SELECT HIVE.LOG(3, 66) FROM sysibm.sysdummy1 ;
The output looks like the following:
+3.81358809221559E+000
log2
This function returns the base-2 logarithm of the argument.
SELECT HIVE.LOG2(44) FROM sysibm.sysdummy1 ;
The output looks like the following:
+5.45943161863730E+000
pi
This function returns the constant pi that is used in calculating the area of circle.
SELECT (hive.pi()*radius*radius) from radiiTable;
parse_url
This function returns the specified part from the URL. The valid values for the second expression, partToExtract, include the following values:
  • HOST
  • PATH
  • QUERY
  • REF
  • PROTOCOL
  • AUTHORITY
  • FILE
  • USERINFO
The following example returns 'facebook.com'.
SELECT HIVE.PARSE_URL('http://facebook.com/path1/p.php?k1=v1&k2=v2#Ref1', 'HOST') FROM sysibm.sysdummy1;
The following example extracts the value of a particular key in the QUERY, which is anything after the question mark, and returns the value 'v1'.

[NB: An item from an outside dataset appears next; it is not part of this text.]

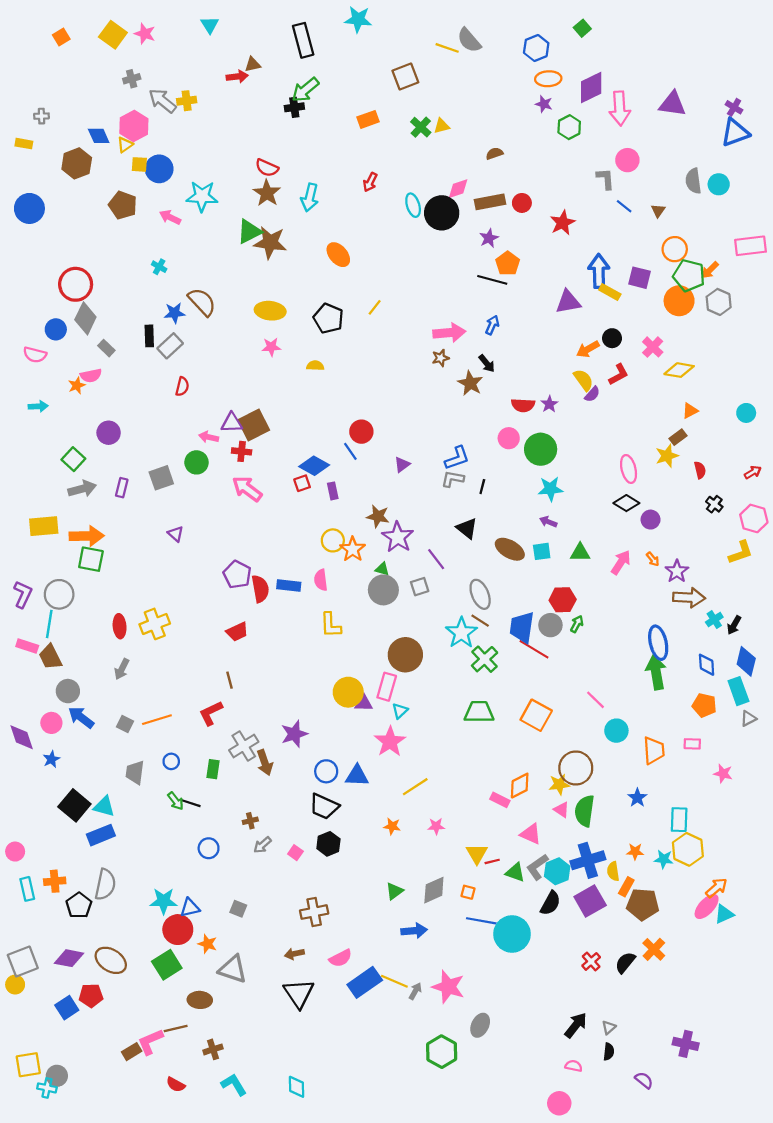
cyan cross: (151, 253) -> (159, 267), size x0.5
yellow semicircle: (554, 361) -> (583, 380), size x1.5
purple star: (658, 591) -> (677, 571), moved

SELECT HIVE.PARSE_URL('http://facebook.com/path1/p.php?k1=v1&k2=v2#Ref1', 'QUERY', 'k1') FROM sysibm.sysdummy1;
unix_timestamp
This function converts the date to the specified date format and returns the number of seconds between the specified date and Unix epoch. If it fails, then it returns 0. The following example returns the value 1237532400

SELECT hive.unix_timestamp('2009-03-20', 'yyyy-MM-dd') FROM SYSIBM.SYSDUMMY1;